My arm is getting tired from typing so I am going to sign off for now. I do want to Thank You all again and let you know you support has been remarkable, please keep it coming, I need all the love I can get right now. Love Tony

Monday, September 28, 2009

Out of surgery and ready to do some snackin'....

The relief of seeing my husband being wheeled back to his room is just about as good a feeling as getting off a roller coaster. Your heart is pounding and the giddy feeling you get is unparalled to anything else. All of us in the waiting room listen and hold our breath as you see the handsome doctor coming through the doors to tell you your husband/son is alive and breathing in post-op. After the doctor tells us all is ok we furiously pick up our cell phones to text all the loved ones to tell them the good news. This is when you breath deep and know that someone is looking after you from somewhere else.
At this point, the surgery went well and although his arm is a bit traumatized, they have closed up the wounds and the doctor will check on it Friday. At that point if all goes well, we can head to a hotel and then check in with the doctor. The wound is closed and the infection is under control so keep thinking positive thoughts. Ken and Patti are out buying Tony all kinds of snacks as he hasn't been able to eat in 24 hours so he is starving. Missy, Tony is very excited for the Snuggly and I can see that I will trying to take that over really quick! Who doesn't want a blankey that is really a house coat?! I do! I do!

takin' out the blocker and some football watching...

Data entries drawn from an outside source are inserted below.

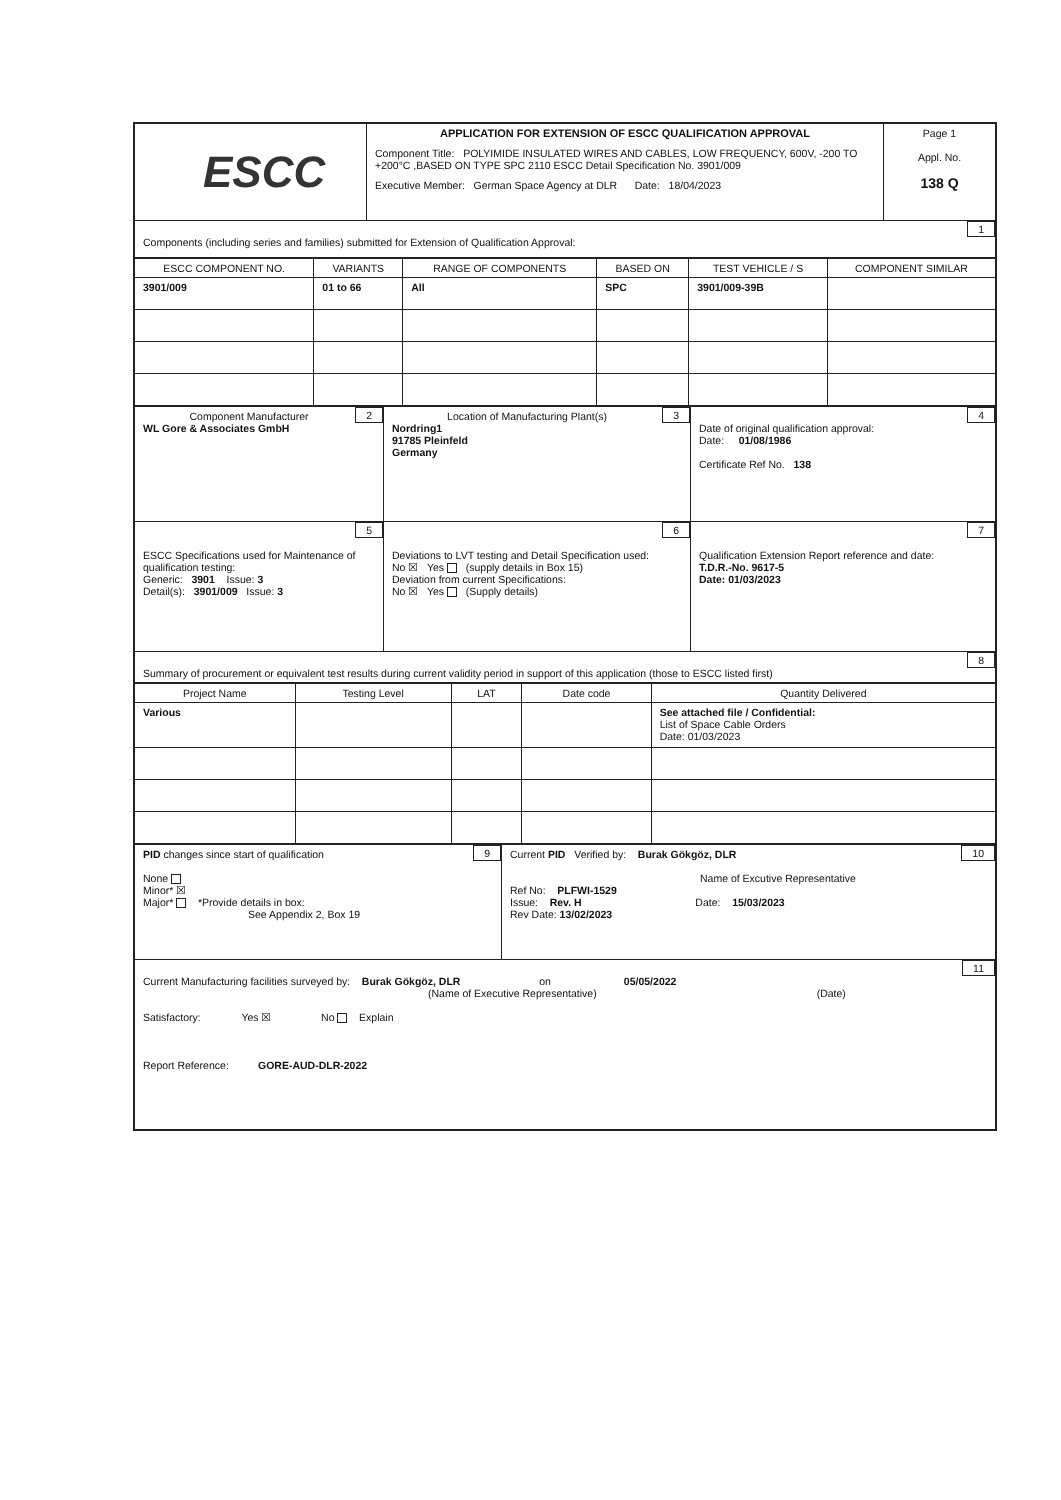| ESCC | APPLICATION FOR EXTENSION OF ESCC QUALIFICATION APPROVAL Component Title: POLYIMIDE INSULATED WIRES AND CABLES, LOW FREQUENCY, 600V, -200 TO +200°C ,BASED ON TYPE SPC 2110 ESCC Detail Specification No. 3901/009 Executive Member: German Space Agency at DLR Date: 18/04/2023 | Page 1 Appl. No. 138 Q |
| 1 Components (including series and families) submitted for Extension of Qualification Approval: | | |
| ESCC COMPONENT NO. | VARIANTS | RANGE OF COMPONENTS | BASED ON | TEST VEHICLE / S | COMPONENT SIMILAR |
| --- | --- | --- | --- | --- | --- |
| 3901/009 | 01 to 66 | All | SPC | 3901/009-39B | |
| 2 Component Manufacturer WL Gore & Associates GmbH | 3 Location of Manufacturing Plant(s) Nordring1 91785 Pleinfeld Germany | 4 Date of original qualification approval: Date: 01/08/1986 Certificate Ref No. 138 |
| 5 ESCC Specifications used for Maintenance of qualification testing: Generic: 3901 Issue: 3 Detail(s): 3901/009 Issue: 3 | 6 Deviations to LVT testing and Detail Specification used: No ☒ Yes (supply details in Box 15) Deviation from current Specifications: No ☒ Yes (Supply details) | 7 Qualification Extension Report reference and date: T.D.R.-No. 9617-5 Date: 01/03/2023 |
| 8 Summary of procurement or equivalent test results during current validity period in support of this application (those to ESCC listed first) | | |
| Project Name | Testing Level | LAT | Date code | Quantity Delivered |
| --- | --- | --- | --- | --- |
| Various | | | | See attached file / Confidential: List of Space Cable Orders Date: 01/03/2023 |
| 9 PID changes since start of qualification None Minor* ☒ Major* *Provide details in box: See Appendix 2, Box 19 | 10 Current PID Verified by: Burak Gökgöz, DLR Name of Excutive Representative Ref No: PLFWI-1529 Issue: Rev. H Date: 15/03/2023 Rev Date: 13/02/2023 |
| 11 Current Manufacturing facilities surveyed by: Burak Gökgöz, DLR on 05/05/2022 (Name of Executive Representative) (Date) Satisfactory: Yes ☒ No Explain Report Reference: GORE-AUD-DLR-2022 | |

Yesterday Tony had a little football party in his hospital room with his dad Ken, Warren and Amber while I got out for a few with the ladies. I think that doing things like that make him feel so good and that things are going to be ok and move forward.
This morning I didn't think twice of throwing on a scarf and I honestly thought that really snazzed up my sweatpants to a high fashion level for heading to the cafeteria for coffee and some computer time to get folks updated on the morning. Last night after Bree and Shay stopped by to say goodnight, fawn over Tony and kiss him on the forehead (lucky guy) he got a text from Brian before bed. We sat and talked for awhile about how lucky we are. Tears came into his eyes (which made me want to make it all ok, but I held off) and he spoke about how loved he feels with all the support around him and how suprised he is by this. Why he would be surprised I don't know as Tone Loc may be one of the nicest and sweetest men on the planet not to mention he looks like a male model..... I am also overwhelmed by the love and even no one wants to hear "Oh, things happen for a reason..." I know they do and we are learning throughout this process that we are some of the luckiest people in the world. Not only do we have some of the most amazing family, but our community is also like our family and this is teaching us the value of that. For something tragic like this to happen and have people who have been constantly praying for us and thinking about us every second is changing both of our lives daily. We live a good life (even if we do have to struggle sometimes to live where we live and do stupid things sometimes), good friends and a support system that cannot be compared to anything I have ever really heard of. Tears are streaming down my face here in the cafeteria as I write this and think of you all.
Thank you all for everything and keep sending good thoughts all day as surgery days are the worst for him and for me as we are just waiting waiting waiting to go in and he can't have any food or water which depletes his energy....Also, you should all check out the i-Limb...it looks super cool and Tony can feel like Robocop!